In Defense of Brazil

Not all of our coffee comes from small farms run by family farmers. Our Brazilian coffees come from very large estates operated by corporations.

We chose the coffees for the way they add a specific type of mouth-feel and the way they carry some of the fruity and intense flavors of the other coffees in our blends. They are delicious on their own (sometimes they are available individually from our Single Source menu) but as a catalyst for the texture and flavor combinations found in Think Blend, they are superb.
Think Coffee has a certain amount of purchasing power thanks to our loyal customers and fans and that has allowed us to enter to relationships with small farms around the world unfettered by unnecessary steps in the supply chain. We have very personal friendships and purchasing relationships with our farmers and the small communities in which they live. Due to size and large economic nature of most Brazilian estates, this has been more difficult there. More to the point, they don't need much from us. They live under a strong economy with great working conditions, nice houses, and terrific access to health care and education. Think Coffee is based in New York City, so the disparity between how we live and how they live is generally opposite what we find in other coffee producing countries. 
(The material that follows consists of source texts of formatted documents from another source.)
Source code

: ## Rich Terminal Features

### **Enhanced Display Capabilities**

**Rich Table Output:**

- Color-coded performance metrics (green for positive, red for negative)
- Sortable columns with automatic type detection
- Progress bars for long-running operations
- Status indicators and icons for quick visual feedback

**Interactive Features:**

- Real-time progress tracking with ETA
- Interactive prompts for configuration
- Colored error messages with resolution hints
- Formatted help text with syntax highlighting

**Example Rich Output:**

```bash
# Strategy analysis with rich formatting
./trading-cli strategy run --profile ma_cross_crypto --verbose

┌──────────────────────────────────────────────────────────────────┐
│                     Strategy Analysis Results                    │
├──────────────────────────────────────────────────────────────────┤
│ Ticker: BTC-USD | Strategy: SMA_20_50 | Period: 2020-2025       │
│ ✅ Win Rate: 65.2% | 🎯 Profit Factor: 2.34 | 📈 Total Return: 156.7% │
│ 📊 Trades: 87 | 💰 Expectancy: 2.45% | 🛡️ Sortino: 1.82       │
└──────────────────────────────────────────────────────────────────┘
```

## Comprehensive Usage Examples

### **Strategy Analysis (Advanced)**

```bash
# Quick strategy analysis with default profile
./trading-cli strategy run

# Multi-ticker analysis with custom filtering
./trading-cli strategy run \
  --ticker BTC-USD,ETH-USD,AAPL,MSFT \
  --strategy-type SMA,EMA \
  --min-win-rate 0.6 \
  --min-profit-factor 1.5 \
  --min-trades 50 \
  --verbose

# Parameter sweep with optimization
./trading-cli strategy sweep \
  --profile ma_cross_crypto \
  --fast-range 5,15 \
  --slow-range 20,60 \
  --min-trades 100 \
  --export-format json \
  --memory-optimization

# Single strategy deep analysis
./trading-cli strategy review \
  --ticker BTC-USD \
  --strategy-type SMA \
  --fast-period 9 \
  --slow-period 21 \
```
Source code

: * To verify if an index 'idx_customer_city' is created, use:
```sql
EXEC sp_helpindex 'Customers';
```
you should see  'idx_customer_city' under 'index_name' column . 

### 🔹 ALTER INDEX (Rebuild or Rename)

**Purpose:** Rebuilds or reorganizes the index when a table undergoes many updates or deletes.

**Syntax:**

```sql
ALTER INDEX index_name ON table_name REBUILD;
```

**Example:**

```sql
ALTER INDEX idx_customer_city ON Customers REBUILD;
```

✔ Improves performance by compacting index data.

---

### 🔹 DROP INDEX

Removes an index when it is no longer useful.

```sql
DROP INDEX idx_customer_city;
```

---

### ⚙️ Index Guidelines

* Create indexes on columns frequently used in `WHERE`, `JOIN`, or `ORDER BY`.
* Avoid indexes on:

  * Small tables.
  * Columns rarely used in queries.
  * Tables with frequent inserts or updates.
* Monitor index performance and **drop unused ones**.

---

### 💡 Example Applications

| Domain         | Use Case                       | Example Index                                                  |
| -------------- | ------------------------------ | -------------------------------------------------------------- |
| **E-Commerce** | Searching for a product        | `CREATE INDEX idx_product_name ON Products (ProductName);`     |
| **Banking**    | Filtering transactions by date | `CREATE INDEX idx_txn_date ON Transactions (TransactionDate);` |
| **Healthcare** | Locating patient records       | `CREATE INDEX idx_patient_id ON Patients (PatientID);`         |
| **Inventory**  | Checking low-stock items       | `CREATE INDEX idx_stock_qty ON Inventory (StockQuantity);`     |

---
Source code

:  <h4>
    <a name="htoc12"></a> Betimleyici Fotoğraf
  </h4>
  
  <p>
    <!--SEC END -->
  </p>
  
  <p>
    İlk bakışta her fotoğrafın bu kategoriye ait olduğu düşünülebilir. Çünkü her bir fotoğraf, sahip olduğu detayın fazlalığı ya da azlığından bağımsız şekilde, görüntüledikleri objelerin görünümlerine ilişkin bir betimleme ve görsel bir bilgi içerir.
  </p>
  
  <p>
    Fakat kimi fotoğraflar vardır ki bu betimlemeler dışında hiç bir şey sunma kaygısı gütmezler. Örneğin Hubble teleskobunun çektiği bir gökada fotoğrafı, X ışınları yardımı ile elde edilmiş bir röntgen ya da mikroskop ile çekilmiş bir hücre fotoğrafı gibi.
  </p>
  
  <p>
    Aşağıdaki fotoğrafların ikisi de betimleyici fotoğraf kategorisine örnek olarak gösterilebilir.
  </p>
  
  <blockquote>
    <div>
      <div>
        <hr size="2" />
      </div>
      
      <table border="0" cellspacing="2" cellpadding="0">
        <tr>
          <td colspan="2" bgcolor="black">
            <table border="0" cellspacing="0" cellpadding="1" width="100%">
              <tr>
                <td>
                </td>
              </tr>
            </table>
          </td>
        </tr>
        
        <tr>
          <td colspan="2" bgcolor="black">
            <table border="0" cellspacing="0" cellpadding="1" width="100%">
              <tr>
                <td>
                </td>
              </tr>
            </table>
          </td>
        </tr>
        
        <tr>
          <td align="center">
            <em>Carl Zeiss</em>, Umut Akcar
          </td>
So how do we become a part of their lives, of their communities? In other places, we have asked if we could join in helping to improve quality of life. We've partnered to build better housing, schools, medical facilities, and more. Here in New York, most of our baristas would agree they wished they had the quality of life enjoyed by Brazilian coffee employees.
We don't have an easy answer. We've decided to consolidate our Brazilian coffee purchases to one estate. That will give us more relative purchasing power in one community and allow us to be more of a viable partner for future projects within that community. Second, we are going to be humble and recognize that our Brazilian friends probably have more to offer us than we have to offer them and graciously accept their offers of coffee-related education and research. We can use what we learn from them concerning coffee business, processing, technology and environmental control to help some of our other partners in other countries. Third, when our partners ask for us, we will be there. Our friends at Fazenda Nossa Senhora Aparecida have begun some community garden sharing projects, their water treatment and reclamation system is world-class and in its second year, and they are in their first year of on-site busi- ness education for community youth in an effort to keep their talented students interested in using their talents at home rather than seeking opportunities in the larger cities or other countries.
In Brazil, we don't climb mountains to find the coffee or help begin small libraries. We drive thousands of miles on nice highways and have meetings in beautiful office spaces and stay in amazing estate-owned lodges or nice hotels. It's not as romantic as our other relationships, but it's how it really is. We're proud to have every personal relationship we have and happy to be able to share the truth behind all of our coffee with our customers.